With Short Films About Flying, on display at Mobile Home, various online elements are assembled by the computer to form the said films: first, a video-feed from a camera at Logan Airport, Boston which is controlled remotely by Web-users who track aircraft, pigeons or suspicious persons as fancy takes them; second, intertitles of the kind found in silent movies, selected using a search engine that picks out particular series of words (such as 'he says...' and 'she says...'); and finally, a soundtrack randomly snatched from the online ether. The results are curious and often eerie films in which the soundtrack sets a mood, the intertitles often seem to build the beginnings of a narrative and the pixellated video footage, banal though it is, holds out the promise or threat of some impending event. The viewer knows that each film is randomly or near-randomly generated, and questions their urge to find coherent meaning in the conventional association of video images, music and words.
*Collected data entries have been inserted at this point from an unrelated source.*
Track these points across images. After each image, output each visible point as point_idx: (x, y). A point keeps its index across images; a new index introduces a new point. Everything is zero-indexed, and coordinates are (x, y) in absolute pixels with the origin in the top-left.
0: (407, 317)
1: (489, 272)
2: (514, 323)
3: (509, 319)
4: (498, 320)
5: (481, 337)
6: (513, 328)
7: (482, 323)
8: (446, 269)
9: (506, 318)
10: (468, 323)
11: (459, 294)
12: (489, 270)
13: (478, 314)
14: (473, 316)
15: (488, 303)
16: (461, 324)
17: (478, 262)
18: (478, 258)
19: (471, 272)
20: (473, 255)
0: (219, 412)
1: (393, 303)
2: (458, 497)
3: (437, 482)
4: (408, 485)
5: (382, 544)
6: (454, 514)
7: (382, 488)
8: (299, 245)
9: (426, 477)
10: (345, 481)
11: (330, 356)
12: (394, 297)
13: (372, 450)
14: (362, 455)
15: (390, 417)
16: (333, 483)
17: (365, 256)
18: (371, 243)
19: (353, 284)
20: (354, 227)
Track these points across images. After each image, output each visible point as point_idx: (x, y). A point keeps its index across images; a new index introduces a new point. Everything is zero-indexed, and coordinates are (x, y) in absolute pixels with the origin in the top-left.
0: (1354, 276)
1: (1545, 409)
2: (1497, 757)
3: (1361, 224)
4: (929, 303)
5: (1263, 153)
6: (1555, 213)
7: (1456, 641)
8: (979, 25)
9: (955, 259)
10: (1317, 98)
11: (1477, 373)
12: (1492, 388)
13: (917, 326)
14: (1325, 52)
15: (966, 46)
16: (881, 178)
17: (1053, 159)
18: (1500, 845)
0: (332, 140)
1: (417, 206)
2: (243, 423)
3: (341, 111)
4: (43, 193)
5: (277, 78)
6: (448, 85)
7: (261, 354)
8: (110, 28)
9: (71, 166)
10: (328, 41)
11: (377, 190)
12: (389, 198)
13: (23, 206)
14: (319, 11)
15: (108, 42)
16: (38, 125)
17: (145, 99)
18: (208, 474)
The computer can go on manufacturing these little films without limit, and it is a simple matter to sell them as videotapes over the Web, or even make them available free online. Can anyone, then own a Thomson and Craighead 'original' if they choose to? Not quite, perhaps, because the authorship of these films is uncertain: the artists set up the framework into which content is poured, and wrote the complex program that assembles the work's elements but they have no control over their precise combination and over the camera's movements (indeed, if you would like to make a contribution to a Thomson and Craighead film, you can manipulate the camera yourself at http://www.livewave.com/).

Short Films About Flying videos will be among one of a number of items sold out of Thomson and Craighead's online shop, which has been active since the Christmas shopping period. These include old tapes of mobile phone conversations scanned using surveillance equipment and sold in sealed Walkmans, tea-towels displaying Google search results, tiny '3-D' badges that flicker to display the Mac or PC wait logo, and harmonising mobile phone ring-tones. These goods, amusing and containing a partially submerged critical point, are displayed in an elaborately designed website that unites many of Thomson and Craighead's concerns over their career, particularly the connection between commercial and personal behaviour online. Again, many of its elements are lifted unaltered from the Web, and their display serves as a primer in online anthropology.

Behind the panoply of bad taste, however, there is a genuine attempt to discover whether artists can viably sell their work online viable. Net art as a whole raises a series of challenges to the art world. Its products, being immaterial, can be copied perfectly and distributed for very nearly no cost--and this in a world dependent upon shutting up rare or unique objects in museums and bank vaults. It is hard to control the display of online art or to claim ownership over it. Art sites that have attempted to shut people out or impose membership schemes have had their contents copied to freely available 'mirror' sites. Less dependent upon art institutions, professional curators and corporate sponsorship, a culture has emerged online in which the old borders between art and public, and art and other culture or even political activism have eroded, and in which there is much collaboration and conversation. Many works online have been less polished, completed and closed pieces than statements in a dialogue to which other artists or critics respond. The established art world, naturally, resists such developments strenuously (not least by trying to put them in its own frames), and will no doubt seek to establish, as it did with photography and video previously, the barriers necessary to the generation of its traditional income. Even so, the Net's users have proceeded far enough to hold out the possibility of an art that is inclusive, not merely in terms of the numbers or types of people that passively consume or even possess it, but in the sense of active participation.